Clojure Gazette 1.21
Potpouri
Clojure Gazette
Issue 1.21 - September 18, 2012
editorial
Clojure grab bag
Well, this week, I just wanted to catch everyone up on some of the great content I have been consuming for the past few weeks. There is no real theme, except for the normal filters for quality and relevance. It looks like I will need an issue like this occasionally, for great stuff that does not really fit into a topic big enough for its own issue.
Enjoy!
**Eric Normand **
PS. I love to hear from you. Just hit reply!
dead trees live again!
Amazing LISP Books living again in clojure
A great roundup of blog posts that go through older Lisp books, reworking the examples in Clojure. It makes me kick myself for never reading the Little Schemer when I was a kid. Somehow a copy of it found its way onto my bookshelf.
data
Thinking in Data (video)
Stuart Sierra hits it home with some good ideas for organizing code around data.
plug it in
A clear explanation of how to write a lein plugin. via Clojure Weekly
quasi-homoiconic
Not so homoiconic(video)
Christophe Grand explains his work to make Clojure tooling easier: by making a reader that is much more homoiconic than the standard reader. His reader includes whitespace and comments so that a non-lossy round-trip can be done.
peek inside
Generating and Analyzing Events (video)
Zach Tellman presents a system for operating on event streams, which allows information from deep inside the system to communicate with parts outside.
reducers
Reducers (video)
I am still trying to wrap my head around the reducers library and what I should use it for.
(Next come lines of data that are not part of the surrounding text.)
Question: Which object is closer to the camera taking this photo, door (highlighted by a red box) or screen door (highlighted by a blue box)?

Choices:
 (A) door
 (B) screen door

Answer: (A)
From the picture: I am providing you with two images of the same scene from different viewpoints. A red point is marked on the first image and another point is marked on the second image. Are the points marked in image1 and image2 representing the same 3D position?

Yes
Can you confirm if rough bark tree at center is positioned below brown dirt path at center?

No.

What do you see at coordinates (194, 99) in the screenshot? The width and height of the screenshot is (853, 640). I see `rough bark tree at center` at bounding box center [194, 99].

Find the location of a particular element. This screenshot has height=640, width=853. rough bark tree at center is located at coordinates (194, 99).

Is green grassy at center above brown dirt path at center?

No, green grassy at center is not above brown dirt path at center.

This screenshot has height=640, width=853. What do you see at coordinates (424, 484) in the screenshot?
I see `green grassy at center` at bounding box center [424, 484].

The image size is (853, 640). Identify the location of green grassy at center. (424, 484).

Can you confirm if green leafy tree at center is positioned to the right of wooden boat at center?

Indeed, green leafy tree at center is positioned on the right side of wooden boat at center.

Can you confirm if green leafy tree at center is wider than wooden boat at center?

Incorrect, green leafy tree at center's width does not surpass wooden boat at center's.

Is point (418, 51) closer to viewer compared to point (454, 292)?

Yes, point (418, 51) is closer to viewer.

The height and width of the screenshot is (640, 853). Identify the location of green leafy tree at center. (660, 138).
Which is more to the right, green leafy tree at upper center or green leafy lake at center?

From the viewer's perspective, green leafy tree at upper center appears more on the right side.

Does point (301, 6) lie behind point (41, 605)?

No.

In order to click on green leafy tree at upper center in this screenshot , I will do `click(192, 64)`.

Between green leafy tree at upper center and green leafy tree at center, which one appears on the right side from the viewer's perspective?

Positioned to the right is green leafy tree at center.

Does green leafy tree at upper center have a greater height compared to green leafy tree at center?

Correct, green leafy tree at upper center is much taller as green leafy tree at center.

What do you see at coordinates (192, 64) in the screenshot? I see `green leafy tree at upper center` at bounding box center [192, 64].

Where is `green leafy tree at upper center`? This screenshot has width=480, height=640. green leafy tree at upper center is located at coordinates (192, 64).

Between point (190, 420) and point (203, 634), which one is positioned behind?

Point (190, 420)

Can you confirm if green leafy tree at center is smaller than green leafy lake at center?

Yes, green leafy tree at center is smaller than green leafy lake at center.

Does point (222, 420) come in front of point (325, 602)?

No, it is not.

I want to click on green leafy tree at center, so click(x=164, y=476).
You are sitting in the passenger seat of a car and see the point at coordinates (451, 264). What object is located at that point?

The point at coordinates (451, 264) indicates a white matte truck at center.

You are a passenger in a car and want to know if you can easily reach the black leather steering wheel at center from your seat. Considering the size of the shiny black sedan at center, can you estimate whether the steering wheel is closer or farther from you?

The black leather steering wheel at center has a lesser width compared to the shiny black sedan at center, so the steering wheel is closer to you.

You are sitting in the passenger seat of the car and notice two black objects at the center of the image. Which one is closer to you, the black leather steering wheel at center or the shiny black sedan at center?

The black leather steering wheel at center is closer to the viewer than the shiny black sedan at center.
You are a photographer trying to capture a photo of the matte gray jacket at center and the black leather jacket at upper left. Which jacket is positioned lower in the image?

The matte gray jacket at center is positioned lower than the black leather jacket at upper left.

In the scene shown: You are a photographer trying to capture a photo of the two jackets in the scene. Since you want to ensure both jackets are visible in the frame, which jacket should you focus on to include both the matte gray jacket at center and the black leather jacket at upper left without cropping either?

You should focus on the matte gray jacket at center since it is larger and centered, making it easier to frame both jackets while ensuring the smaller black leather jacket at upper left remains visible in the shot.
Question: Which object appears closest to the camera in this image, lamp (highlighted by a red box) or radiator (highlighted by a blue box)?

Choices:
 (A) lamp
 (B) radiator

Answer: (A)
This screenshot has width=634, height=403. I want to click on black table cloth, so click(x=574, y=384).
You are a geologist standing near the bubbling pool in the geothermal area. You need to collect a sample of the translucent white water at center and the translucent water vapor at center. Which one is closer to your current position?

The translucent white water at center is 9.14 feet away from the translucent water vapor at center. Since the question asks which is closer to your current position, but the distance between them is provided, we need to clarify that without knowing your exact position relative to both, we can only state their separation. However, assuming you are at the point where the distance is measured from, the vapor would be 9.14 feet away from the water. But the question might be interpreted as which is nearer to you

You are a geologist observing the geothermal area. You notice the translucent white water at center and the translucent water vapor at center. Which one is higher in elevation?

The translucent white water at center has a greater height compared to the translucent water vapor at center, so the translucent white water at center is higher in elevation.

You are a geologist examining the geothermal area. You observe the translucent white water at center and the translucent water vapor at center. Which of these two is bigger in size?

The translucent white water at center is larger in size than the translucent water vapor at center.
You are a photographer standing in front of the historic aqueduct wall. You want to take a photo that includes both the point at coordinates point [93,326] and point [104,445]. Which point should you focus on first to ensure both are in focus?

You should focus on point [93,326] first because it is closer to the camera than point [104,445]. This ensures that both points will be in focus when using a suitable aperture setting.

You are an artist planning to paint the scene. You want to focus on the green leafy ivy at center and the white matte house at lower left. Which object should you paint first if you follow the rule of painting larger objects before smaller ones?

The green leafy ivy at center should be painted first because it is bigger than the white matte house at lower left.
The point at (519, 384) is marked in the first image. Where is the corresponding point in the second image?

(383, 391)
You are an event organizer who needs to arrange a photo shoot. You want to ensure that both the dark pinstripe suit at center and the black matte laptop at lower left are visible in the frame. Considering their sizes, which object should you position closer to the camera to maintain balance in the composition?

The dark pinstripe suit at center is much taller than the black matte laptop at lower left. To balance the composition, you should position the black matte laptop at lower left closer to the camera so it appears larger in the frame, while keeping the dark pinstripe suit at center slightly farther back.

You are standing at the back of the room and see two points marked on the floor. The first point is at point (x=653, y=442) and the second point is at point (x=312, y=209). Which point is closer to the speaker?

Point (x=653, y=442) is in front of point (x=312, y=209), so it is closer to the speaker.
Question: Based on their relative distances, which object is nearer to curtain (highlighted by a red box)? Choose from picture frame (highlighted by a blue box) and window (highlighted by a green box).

Rich Hickey dives a little deeper into it in this EuroClojure talk.
homo iconicity, again
Homoiconicity Bring Pretty Graphs to Liberator
This is one of those things about homoiconicity: you can easily read in code and visualize it in new ways. In this post, Philipp Meier creates a flowchart of the Liberator decision tree.
enlive tutorial
Enlive is a great CSS-like selector library for dealing with HTML. It is ostensibly a templating library, but people use it for screen-scraping as well. David Nolen has created a nice introduction.
scheduling
This looks interesting. If I ever need an industrial scheduler, I'll look to this.
datalog revived
It appears that clojure.contrib.datalog has been revived! It would be very nice to see this continue and improvements made.